Copy every line of the listing below word for word, keeping each field name and its value unchanged and in the same order.

▶ Records supplied
* Start *
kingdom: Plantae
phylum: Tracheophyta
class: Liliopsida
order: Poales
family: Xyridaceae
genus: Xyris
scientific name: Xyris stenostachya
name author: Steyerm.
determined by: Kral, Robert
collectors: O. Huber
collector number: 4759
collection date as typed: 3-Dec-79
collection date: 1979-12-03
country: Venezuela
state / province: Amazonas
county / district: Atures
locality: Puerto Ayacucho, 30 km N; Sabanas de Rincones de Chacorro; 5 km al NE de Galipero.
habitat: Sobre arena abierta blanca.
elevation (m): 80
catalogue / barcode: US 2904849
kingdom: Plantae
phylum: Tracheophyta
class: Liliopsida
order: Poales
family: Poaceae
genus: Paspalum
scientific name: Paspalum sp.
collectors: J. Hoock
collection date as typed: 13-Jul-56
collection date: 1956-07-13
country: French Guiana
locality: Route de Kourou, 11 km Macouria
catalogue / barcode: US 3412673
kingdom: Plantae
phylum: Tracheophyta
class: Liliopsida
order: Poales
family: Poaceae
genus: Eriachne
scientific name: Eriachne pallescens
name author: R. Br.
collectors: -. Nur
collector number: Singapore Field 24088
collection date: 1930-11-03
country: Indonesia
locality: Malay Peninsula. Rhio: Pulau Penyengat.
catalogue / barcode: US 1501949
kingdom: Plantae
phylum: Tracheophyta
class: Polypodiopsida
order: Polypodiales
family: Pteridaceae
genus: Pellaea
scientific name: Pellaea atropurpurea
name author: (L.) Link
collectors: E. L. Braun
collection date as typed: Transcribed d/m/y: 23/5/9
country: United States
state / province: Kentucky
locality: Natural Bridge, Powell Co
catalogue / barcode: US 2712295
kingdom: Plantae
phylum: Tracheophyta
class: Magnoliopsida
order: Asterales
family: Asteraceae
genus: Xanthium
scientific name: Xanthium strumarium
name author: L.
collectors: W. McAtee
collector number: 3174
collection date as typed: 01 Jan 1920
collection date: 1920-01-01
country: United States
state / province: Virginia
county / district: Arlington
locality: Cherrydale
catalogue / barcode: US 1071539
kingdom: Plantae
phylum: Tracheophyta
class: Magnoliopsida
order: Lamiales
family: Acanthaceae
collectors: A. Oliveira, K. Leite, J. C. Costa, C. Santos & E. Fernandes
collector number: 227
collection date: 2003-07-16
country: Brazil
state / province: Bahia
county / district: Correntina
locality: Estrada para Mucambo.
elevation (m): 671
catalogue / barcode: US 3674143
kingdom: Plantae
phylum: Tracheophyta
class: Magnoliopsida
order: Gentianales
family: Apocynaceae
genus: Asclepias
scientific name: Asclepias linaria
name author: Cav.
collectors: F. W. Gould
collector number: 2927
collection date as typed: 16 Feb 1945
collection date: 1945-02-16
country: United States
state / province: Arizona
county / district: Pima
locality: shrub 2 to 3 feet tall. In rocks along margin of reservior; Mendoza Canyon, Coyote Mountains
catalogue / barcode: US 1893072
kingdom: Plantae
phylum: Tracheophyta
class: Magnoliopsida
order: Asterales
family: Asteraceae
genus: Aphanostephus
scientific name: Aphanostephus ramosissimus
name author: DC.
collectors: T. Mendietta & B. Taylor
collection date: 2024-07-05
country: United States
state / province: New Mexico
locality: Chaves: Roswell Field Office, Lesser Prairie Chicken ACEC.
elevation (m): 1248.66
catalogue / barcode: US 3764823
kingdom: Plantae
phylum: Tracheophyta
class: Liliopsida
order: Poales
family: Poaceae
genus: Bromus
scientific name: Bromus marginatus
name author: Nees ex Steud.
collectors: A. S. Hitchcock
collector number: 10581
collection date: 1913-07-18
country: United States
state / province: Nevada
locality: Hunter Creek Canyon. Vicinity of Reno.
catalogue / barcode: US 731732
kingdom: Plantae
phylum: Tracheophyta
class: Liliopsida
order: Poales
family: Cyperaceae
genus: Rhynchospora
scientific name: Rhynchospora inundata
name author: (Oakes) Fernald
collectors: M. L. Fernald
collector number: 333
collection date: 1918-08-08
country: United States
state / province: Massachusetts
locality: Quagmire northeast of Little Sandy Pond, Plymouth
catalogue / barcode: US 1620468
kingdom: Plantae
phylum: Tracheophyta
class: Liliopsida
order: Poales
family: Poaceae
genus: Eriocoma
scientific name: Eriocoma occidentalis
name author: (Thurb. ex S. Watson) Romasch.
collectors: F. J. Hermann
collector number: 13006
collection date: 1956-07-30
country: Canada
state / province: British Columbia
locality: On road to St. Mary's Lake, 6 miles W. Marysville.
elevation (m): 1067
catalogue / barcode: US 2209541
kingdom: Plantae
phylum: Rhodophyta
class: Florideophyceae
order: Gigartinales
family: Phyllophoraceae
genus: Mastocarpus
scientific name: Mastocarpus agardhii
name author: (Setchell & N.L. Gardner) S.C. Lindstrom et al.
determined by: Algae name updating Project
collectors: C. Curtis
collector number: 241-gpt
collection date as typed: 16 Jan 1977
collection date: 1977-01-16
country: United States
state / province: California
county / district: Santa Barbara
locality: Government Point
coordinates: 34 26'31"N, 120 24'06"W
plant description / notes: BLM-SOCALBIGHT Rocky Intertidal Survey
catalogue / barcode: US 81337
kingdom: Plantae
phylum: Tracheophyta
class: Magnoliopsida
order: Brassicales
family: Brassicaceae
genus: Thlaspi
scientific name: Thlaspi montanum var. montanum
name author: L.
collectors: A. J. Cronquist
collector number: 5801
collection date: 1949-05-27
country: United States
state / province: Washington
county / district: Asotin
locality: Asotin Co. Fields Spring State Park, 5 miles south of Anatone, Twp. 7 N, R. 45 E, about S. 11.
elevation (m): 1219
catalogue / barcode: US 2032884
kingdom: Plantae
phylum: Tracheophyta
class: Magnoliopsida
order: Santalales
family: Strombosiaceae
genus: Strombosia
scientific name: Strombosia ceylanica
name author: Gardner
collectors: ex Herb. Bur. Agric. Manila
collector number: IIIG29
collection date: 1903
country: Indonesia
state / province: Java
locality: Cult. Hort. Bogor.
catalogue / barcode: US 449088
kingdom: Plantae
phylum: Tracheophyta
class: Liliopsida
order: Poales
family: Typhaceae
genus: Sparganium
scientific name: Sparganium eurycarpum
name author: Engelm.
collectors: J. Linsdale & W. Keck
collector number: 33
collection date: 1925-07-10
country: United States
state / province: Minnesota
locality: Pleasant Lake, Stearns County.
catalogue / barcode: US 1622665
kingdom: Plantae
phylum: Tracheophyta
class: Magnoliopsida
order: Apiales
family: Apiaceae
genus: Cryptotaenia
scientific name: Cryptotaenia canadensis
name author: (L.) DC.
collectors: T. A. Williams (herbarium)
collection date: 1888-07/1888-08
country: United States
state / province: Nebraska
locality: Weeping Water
* End *
▶ Task response
kingdom: Plantae
phylum: Tracheophyta
class: Liliopsida
order: Poales
family: Xyridaceae
genus: Xyris
scientific name: Xyris stenostachya
name author: Steyerm.
determined by: Kral, Robert
collectors: O. Huber
collector number: 4759
collection date as typed: 3-Dec-79
collection date: 1979-12-03
country: Venezuela
state / province: Amazonas
county / district: Atures
locality: Puerto Ayacucho, 30 km N; Sabanas de Rincones de Chacorro; 5 km al NE de Galipero.
habitat: Sobre arena abierta blanca.
elevation (m): 80
catalogue / barcode: US 2904849
kingdom: Plantae
phylum: Tracheophyta
class: Liliopsida
order: Poales
family: Poaceae
genus: Paspalum
scientific name: Paspalum sp.
collectors: J. Hoock
collection date as typed: 13-Jul-56
collection date: 1956-07-13
country: French Guiana
locality: Route de Kourou, 11 km Macouria
catalogue / barcode: US 3412673
kingdom: Plantae
phylum: Tracheophyta
class: Liliopsida
order: Poales
family: Poaceae
genus: Eriachne
scientific name: Eriachne pallescens
name author: R. Br.
collectors: -. Nur
collector number: Singapore Field 24088
collection date: 1930-11-03
country: Indonesia
locality: Malay Peninsula. Rhio: Pulau Penyengat.
catalogue / barcode: US 1501949
kingdom: Plantae
phylum: Tracheophyta
class: Polypodiopsida
order: Polypodiales
family: Pteridaceae
genus: Pellaea
scientific name: Pellaea atropurpurea
name author: (L.) Link
collectors: E. L. Braun
collection date as typed: Transcribed d/m/y: 23/5/9
country: United States
state / province: Kentucky
locality: Natural Bridge, Powell Co
catalogue / barcode: US 2712295
kingdom: Plantae
phylum: Tracheophyta
class: Magnoliopsida
order: Asterales
family: Asteraceae
genus: Xanthium
scientific name: Xanthium strumarium
name author: L.
collectors: W. McAtee
collector number: 3174
collection date as typed: 01 Jan 1920
collection date: 1920-01-01
country: United States
state / province: Virginia
county / district: Arlington
locality: Cherrydale
catalogue / barcode: US 1071539
kingdom: Plantae
phylum: Tracheophyta
class: Magnoliopsida
order: Lamiales
family: Acanthaceae
collectors: A. Oliveira, K. Leite, J. C. Costa, C. Santos & E. Fernandes
collector number: 227
collection date: 2003-07-16
country: Brazil
state / province: Bahia
county / district: Correntina
locality: Estrada para Mucambo.
elevation (m): 671
catalogue / barcode: US 3674143
kingdom: Plantae
phylum: Tracheophyta
class: Magnoliopsida
order: Gentianales
family: Apocynaceae
genus: Asclepias
scientific name: Asclepias linaria
name author: Cav.
collectors: F. W. Gould
collector number: 2927
collection date as typed: 16 Feb 1945
collection date: 1945-02-16
country: United States
state / province: Arizona
county / district: Pima
locality: shrub 2 to 3 feet tall. In rocks along margin of reservior; Mendoza Canyon, Coyote Mountains
catalogue / barcode: US 1893072
kingdom: Plantae
phylum: Tracheophyta
class: Magnoliopsida
order: Asterales
family: Asteraceae
genus: Aphanostephus
scientific name: Aphanostephus ramosissimus
name author: DC.
collectors: T. Mendietta & B. Taylor
collection date: 2024-07-05
country: United States
state / province: New Mexico
locality: Chaves: Roswell Field Office, Lesser Prairie Chicken ACEC.
elevation (m): 1248.66
catalogue / barcode: US 3764823
kingdom: Plantae
phylum: Tracheophyta
class: Liliopsida
order: Poales
family: Poaceae
genus: Bromus
scientific name: Bromus marginatus
name author: Nees ex Steud.
collectors: A. S. Hitchcock
collector number: 10581
collection date: 1913-07-18
country: United States
state / province: Nevada
locality: Hunter Creek Canyon. Vicinity of Reno.
catalogue / barcode: US 731732
kingdom: Plantae
phylum: Tracheophyta
class: Liliopsida
order: Poales
family: Cyperaceae
genus: Rhynchospora
scientific name: Rhynchospora inundata
name author: (Oakes) Fernald
collectors: M. L. Fernald
collector number: 333
collection date: 1918-08-08
country: United States
state / province: Massachusetts
locality: Quagmire northeast of Little Sandy Pond, Plymouth
catalogue / barcode: US 1620468
kingdom: Plantae
phylum: Tracheophyta
class: Liliopsida
order: Poales
family: Poaceae
genus: Eriocoma
scientific name: Eriocoma occidentalis
name author: (Thurb. ex S. Watson) Romasch.
collectors: F. J. Hermann
collector number: 13006
collection date: 1956-07-30
country: Canada
state / province: British Columbia
locality: On road to St. Mary's Lake, 6 miles W. Marysville.
elevation (m): 1067
catalogue / barcode: US 2209541
kingdom: Plantae
phylum: Rhodophyta
class: Florideophyceae
order: Gigartinales
family: Phyllophoraceae
genus: Mastocarpus
scientific name: Mastocarpus agardhii
name author: (Setchell & N.L. Gardner) S.C. Lindstrom et al.
determined by: Algae name updating Project
collectors: C. Curtis
collector number: 241-gpt
collection date as typed: 16 Jan 1977
collection date: 1977-01-16
country: United States
state / province: California
county / district: Santa Barbara
locality: Government Point
coordinates: 34 26'31"N, 120 24'06"W
plant description / notes: BLM-SOCALBIGHT Rocky Intertidal Survey
catalogue / barcode: US 81337
kingdom: Plantae
phylum: Tracheophyta
class: Magnoliopsida
order: Brassicales
family: Brassicaceae
genus: Thlaspi
scientific name: Thlaspi montanum var. montanum
name author: L.
collectors: A. J. Cronquist
collector number: 5801
collection date: 1949-05-27
country: United States
state / province: Washington
county / district: Asotin
locality: Asotin Co. Fields Spring State Park, 5 miles south of Anatone, Twp. 7 N, R. 45 E, about S. 11.
elevation (m): 1219
catalogue / barcode: US 2032884
kingdom: Plantae
phylum: Tracheophyta
class: Magnoliopsida
order: Santalales
family: Strombosiaceae
genus: Strombosia
scientific name: Strombosia ceylanica
name author: Gardner
collectors: ex Herb. Bur. Agric. Manila
collector number: IIIG29
collection date: 1903
country: Indonesia
state / province: Java
locality: Cult. Hort. Bogor.
catalogue / barcode: US 449088
kingdom: Plantae
phylum: Tracheophyta
class: Liliopsida
order: Poales
family: Typhaceae
genus: Sparganium
scientific name: Sparganium eurycarpum
name author: Engelm.
collectors: J. Linsdale & W. Keck
collector number: 33
collection date: 1925-07-10
country: United States
state / province: Minnesota
locality: Pleasant Lake, Stearns County.
catalogue / barcode: US 1622665
kingdom: Plantae
phylum: Tracheophyta
class: Magnoliopsida
order: Apiales
family: Apiaceae
genus: Cryptotaenia
scientific name: Cryptotaenia canadensis
name author: (L.) DC.
collectors: T. A. Williams (herbarium)
collection date: 1888-07/1888-08
country: United States
state / province: Nebraska
locality: Weeping Water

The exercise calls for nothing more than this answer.